## Excerpts from a dataset
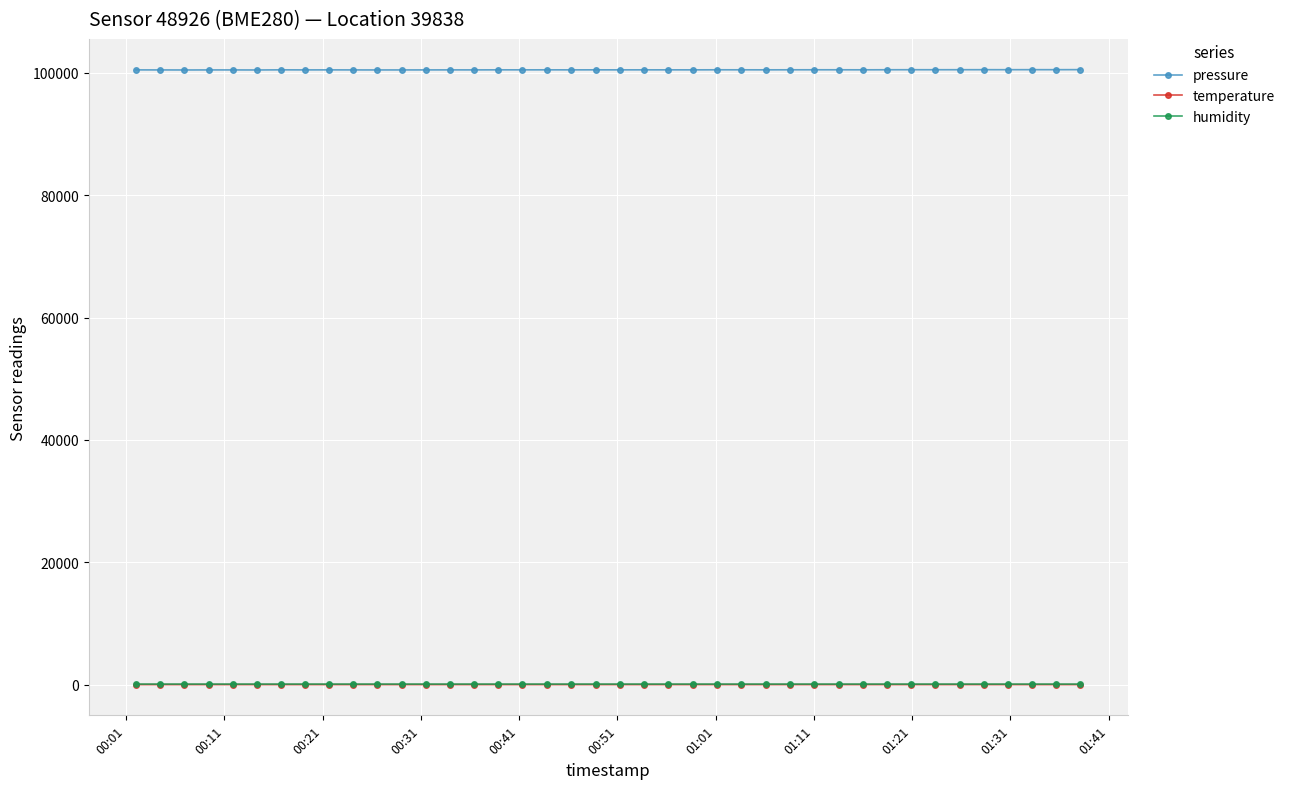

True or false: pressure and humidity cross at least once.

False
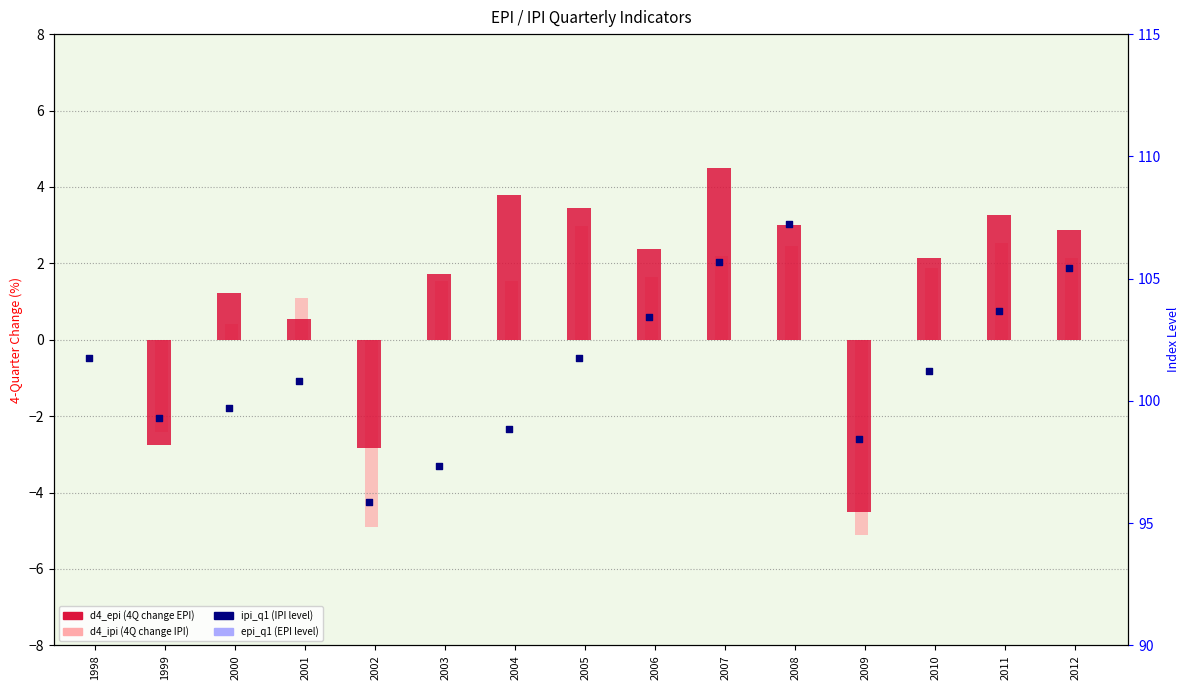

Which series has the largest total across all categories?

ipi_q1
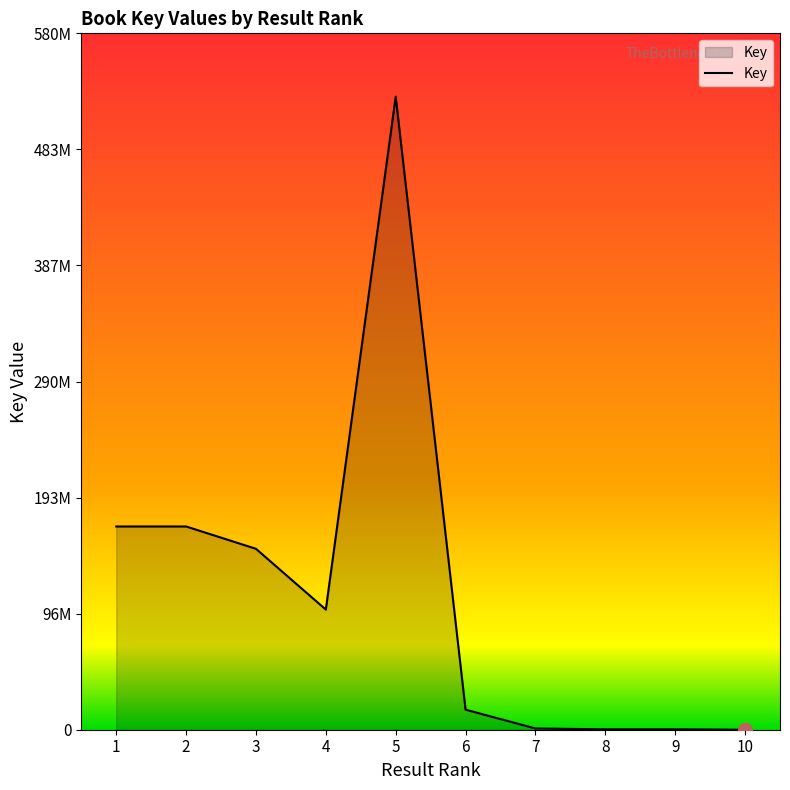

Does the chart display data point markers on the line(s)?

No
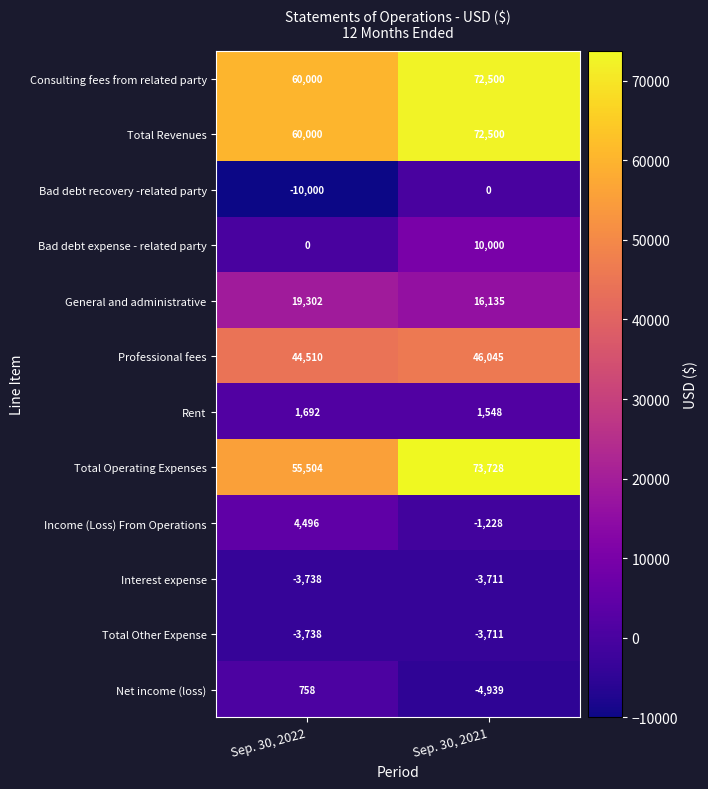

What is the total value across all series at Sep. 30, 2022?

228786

---

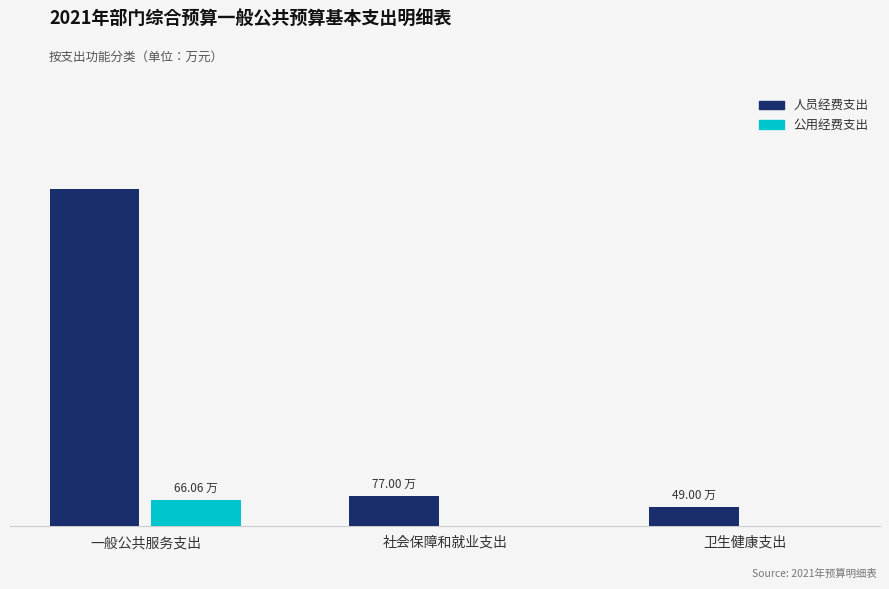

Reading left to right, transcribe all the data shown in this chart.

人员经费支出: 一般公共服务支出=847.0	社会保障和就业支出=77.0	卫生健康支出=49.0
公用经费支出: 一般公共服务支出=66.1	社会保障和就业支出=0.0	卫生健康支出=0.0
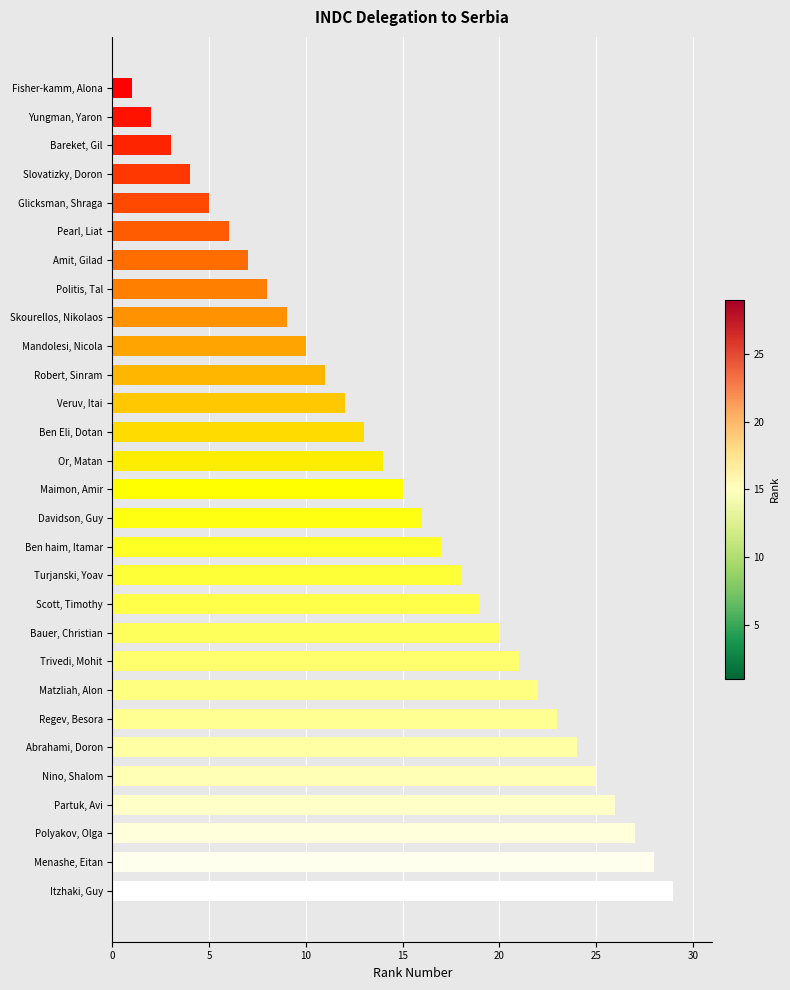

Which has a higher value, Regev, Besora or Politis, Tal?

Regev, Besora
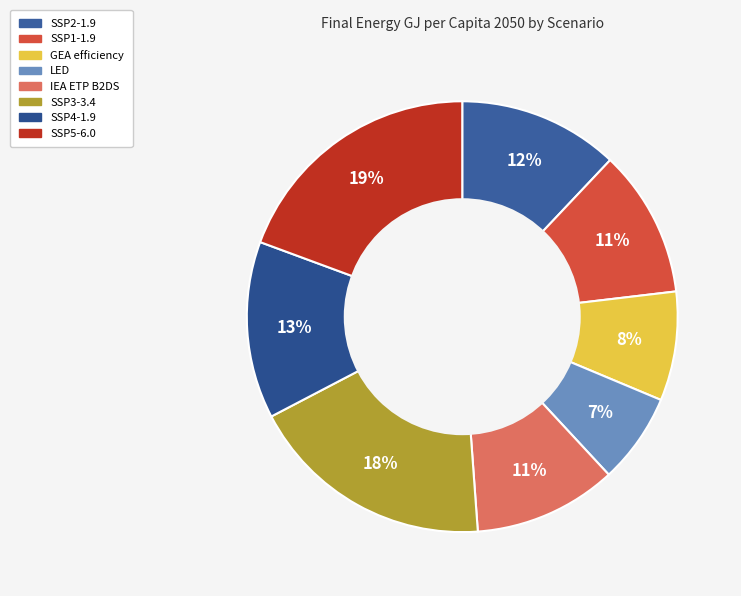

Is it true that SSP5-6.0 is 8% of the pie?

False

## What to produce
Rewrite the lines between the one holding "True or false: pressure" and the one holding "What is the", inclusive, replacing "series" with "data series" and leaving everything else unchanged. Leave the pictures out.

## Response box
True or false: pressure and humidity cross at least once.

False

Which data series has the largest total across all categories?

ipi_q1

Does the chart display data point markers on the line(s)?

No

What is the total value across all data series at Sep. 30, 2022?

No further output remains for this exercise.